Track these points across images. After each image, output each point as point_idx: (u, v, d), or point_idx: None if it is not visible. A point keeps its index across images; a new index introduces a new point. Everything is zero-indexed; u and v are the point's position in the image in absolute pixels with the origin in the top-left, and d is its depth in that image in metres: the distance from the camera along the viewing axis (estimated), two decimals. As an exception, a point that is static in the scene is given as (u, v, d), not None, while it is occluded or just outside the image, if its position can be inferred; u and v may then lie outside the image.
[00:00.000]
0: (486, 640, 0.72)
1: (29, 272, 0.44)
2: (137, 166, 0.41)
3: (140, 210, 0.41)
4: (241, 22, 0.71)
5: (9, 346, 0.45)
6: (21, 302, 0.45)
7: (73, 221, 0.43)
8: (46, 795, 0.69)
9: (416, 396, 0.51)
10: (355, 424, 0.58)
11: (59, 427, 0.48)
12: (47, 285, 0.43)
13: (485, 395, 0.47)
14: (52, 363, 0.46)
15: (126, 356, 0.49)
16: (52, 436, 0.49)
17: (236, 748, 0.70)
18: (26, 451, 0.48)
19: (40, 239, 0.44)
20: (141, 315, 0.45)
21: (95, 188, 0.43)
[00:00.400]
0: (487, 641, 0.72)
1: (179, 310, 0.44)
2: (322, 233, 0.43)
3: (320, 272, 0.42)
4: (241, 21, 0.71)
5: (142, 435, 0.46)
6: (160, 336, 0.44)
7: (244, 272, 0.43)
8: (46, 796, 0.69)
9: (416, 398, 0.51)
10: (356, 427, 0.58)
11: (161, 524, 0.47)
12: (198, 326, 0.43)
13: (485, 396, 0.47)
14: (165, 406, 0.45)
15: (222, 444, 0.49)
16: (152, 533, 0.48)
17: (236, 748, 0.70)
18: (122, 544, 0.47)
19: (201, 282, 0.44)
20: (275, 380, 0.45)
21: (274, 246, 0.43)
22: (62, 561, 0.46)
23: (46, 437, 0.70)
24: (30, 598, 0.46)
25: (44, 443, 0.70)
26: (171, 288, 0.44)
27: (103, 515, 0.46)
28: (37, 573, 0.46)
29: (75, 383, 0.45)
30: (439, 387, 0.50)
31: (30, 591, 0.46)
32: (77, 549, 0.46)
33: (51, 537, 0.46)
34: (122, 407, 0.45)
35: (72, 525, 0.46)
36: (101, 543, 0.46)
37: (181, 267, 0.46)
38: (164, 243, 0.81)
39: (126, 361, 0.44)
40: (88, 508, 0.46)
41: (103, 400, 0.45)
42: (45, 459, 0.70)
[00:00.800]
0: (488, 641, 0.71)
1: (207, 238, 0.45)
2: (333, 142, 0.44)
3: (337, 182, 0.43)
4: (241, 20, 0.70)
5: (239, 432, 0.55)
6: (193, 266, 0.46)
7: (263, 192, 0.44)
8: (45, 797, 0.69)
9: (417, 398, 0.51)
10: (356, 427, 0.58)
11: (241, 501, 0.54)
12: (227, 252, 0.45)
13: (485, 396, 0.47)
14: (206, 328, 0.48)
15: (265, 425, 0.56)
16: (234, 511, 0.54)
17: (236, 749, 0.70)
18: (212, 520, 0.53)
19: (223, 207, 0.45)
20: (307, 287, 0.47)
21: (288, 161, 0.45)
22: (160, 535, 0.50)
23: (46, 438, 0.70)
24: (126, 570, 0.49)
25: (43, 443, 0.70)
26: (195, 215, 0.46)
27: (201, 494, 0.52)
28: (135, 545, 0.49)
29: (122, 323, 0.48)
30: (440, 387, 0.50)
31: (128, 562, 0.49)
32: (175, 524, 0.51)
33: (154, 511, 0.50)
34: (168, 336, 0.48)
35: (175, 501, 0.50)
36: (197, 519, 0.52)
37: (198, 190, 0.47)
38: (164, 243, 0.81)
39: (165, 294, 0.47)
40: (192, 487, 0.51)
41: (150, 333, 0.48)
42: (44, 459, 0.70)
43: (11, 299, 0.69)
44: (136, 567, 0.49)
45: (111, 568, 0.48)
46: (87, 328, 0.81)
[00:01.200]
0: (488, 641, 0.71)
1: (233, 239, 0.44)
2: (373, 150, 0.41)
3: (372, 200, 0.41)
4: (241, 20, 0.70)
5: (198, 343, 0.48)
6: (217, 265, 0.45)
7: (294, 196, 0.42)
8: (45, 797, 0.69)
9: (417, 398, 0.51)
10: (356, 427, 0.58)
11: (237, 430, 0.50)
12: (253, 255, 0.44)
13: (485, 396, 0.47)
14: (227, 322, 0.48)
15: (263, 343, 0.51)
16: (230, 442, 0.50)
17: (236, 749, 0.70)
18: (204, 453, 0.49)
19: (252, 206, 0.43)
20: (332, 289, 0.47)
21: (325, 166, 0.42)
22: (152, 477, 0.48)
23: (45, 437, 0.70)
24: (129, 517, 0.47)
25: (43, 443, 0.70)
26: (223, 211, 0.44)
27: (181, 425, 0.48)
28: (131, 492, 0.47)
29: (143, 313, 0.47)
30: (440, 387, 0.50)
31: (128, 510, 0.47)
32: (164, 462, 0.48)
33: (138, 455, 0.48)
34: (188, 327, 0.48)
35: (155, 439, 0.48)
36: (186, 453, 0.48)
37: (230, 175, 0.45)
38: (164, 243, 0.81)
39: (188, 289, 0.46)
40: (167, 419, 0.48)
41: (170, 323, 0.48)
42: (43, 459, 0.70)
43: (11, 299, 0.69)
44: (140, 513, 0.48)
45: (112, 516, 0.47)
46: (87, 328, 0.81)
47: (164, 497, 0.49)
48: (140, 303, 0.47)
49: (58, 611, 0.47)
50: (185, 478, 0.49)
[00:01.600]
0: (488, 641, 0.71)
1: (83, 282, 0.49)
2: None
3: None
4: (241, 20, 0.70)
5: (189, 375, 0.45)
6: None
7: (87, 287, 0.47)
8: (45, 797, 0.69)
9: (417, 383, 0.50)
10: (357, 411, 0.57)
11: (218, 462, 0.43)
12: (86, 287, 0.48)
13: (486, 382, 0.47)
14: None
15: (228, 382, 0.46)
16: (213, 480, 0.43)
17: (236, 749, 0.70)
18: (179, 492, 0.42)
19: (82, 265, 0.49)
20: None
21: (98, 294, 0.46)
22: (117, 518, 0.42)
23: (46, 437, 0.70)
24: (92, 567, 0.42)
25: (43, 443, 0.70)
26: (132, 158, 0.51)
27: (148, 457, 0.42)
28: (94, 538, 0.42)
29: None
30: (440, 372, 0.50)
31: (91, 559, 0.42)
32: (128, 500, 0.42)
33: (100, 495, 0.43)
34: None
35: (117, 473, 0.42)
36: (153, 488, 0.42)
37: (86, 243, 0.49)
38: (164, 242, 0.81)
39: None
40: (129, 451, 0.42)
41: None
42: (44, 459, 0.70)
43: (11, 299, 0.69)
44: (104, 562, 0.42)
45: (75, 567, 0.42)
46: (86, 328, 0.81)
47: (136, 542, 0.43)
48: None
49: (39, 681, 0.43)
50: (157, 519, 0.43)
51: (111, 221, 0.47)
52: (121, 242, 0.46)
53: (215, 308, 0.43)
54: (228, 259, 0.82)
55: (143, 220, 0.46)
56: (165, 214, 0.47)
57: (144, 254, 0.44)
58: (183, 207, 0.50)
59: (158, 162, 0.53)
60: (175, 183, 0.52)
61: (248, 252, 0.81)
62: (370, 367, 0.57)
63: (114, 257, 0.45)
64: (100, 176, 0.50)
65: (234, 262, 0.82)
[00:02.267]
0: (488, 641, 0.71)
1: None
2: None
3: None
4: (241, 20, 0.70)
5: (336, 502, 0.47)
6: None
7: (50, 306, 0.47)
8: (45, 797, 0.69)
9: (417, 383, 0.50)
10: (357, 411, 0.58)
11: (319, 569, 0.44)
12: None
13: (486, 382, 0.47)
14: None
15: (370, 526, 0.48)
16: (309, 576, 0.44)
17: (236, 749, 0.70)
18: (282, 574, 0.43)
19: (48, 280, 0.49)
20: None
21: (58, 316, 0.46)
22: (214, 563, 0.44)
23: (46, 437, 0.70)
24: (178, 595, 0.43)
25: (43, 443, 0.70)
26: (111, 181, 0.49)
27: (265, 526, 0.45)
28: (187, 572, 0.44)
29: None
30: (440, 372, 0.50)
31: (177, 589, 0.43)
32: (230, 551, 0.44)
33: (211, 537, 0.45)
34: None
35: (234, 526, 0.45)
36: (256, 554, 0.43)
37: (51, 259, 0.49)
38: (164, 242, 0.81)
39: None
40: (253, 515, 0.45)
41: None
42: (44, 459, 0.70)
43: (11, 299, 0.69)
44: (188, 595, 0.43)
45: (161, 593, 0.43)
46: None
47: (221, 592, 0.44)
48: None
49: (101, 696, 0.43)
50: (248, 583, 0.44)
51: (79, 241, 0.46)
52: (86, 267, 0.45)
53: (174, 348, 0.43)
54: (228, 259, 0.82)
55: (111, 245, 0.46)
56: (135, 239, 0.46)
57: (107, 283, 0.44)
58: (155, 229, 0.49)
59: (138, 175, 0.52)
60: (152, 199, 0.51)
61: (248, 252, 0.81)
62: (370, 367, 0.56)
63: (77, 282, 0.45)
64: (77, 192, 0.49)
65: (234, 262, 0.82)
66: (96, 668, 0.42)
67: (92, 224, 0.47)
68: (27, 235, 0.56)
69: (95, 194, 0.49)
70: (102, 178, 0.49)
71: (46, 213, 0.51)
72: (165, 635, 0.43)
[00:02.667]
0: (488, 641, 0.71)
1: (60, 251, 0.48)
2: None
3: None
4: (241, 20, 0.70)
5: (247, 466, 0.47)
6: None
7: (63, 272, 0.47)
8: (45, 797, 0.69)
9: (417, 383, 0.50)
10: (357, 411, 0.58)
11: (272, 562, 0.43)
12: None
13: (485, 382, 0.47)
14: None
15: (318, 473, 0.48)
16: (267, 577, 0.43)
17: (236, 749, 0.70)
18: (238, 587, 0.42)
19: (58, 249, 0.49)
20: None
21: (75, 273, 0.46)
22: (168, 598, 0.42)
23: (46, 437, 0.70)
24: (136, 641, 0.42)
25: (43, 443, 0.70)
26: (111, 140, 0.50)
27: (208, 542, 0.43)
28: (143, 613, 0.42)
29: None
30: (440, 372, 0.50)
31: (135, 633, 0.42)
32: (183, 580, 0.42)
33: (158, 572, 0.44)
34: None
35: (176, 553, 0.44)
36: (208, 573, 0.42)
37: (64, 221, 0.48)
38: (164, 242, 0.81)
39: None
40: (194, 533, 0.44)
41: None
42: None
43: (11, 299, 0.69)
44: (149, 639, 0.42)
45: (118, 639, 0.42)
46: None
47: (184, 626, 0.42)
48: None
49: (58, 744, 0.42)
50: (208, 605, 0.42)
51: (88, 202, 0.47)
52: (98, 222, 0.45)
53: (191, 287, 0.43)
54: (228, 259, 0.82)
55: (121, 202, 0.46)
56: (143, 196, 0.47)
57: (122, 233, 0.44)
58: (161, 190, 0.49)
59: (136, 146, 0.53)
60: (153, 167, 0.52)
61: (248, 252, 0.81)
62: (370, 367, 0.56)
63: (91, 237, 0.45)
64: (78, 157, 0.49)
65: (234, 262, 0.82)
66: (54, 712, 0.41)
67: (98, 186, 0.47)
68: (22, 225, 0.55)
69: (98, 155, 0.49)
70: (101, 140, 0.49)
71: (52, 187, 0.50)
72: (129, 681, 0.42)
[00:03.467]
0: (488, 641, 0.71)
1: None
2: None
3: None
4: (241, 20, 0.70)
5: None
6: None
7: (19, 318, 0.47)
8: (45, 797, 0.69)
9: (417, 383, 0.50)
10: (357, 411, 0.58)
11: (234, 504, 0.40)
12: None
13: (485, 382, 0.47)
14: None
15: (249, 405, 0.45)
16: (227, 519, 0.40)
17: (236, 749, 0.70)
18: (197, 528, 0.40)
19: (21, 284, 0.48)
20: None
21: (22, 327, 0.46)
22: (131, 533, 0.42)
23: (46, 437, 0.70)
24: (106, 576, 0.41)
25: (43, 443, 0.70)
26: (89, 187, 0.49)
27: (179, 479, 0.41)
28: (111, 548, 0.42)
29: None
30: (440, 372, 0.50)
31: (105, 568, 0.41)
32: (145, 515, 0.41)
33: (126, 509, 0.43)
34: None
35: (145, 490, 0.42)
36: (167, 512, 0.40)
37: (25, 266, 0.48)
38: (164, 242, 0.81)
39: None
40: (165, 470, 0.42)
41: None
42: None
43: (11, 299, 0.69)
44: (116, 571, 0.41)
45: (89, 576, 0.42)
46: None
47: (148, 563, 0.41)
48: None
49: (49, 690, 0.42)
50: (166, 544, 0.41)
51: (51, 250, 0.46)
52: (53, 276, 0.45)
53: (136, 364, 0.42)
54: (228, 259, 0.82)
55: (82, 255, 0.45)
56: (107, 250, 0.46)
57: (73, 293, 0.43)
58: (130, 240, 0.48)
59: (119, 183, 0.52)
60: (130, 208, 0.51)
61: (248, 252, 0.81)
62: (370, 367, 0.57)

·····

Every line from the line containing "[00:03.467]" through the line containing "49: (49, 690, 0.42)" in the records above must be retyped exactly. Leave out the rest.

**Solved problem:**
[00:03.467]
0: (488, 641, 0.71)
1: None
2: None
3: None
4: (241, 20, 0.70)
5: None
6: None
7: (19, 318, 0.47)
8: (45, 797, 0.69)
9: (417, 383, 0.50)
10: (357, 411, 0.58)
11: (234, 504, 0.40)
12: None
13: (485, 382, 0.47)
14: None
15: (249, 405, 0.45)
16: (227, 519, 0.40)
17: (236, 749, 0.70)
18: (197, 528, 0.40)
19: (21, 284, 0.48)
20: None
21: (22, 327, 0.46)
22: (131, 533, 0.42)
23: (46, 437, 0.70)
24: (106, 576, 0.41)
25: (43, 443, 0.70)
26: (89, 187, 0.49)
27: (179, 479, 0.41)
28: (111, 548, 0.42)
29: None
30: (440, 372, 0.50)
31: (105, 568, 0.41)
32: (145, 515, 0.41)
33: (126, 509, 0.43)
34: None
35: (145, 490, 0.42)
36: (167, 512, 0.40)
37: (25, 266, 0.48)
38: (164, 242, 0.81)
39: None
40: (165, 470, 0.42)
41: None
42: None
43: (11, 299, 0.69)
44: (116, 571, 0.41)
45: (89, 576, 0.42)
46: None
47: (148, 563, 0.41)
48: None
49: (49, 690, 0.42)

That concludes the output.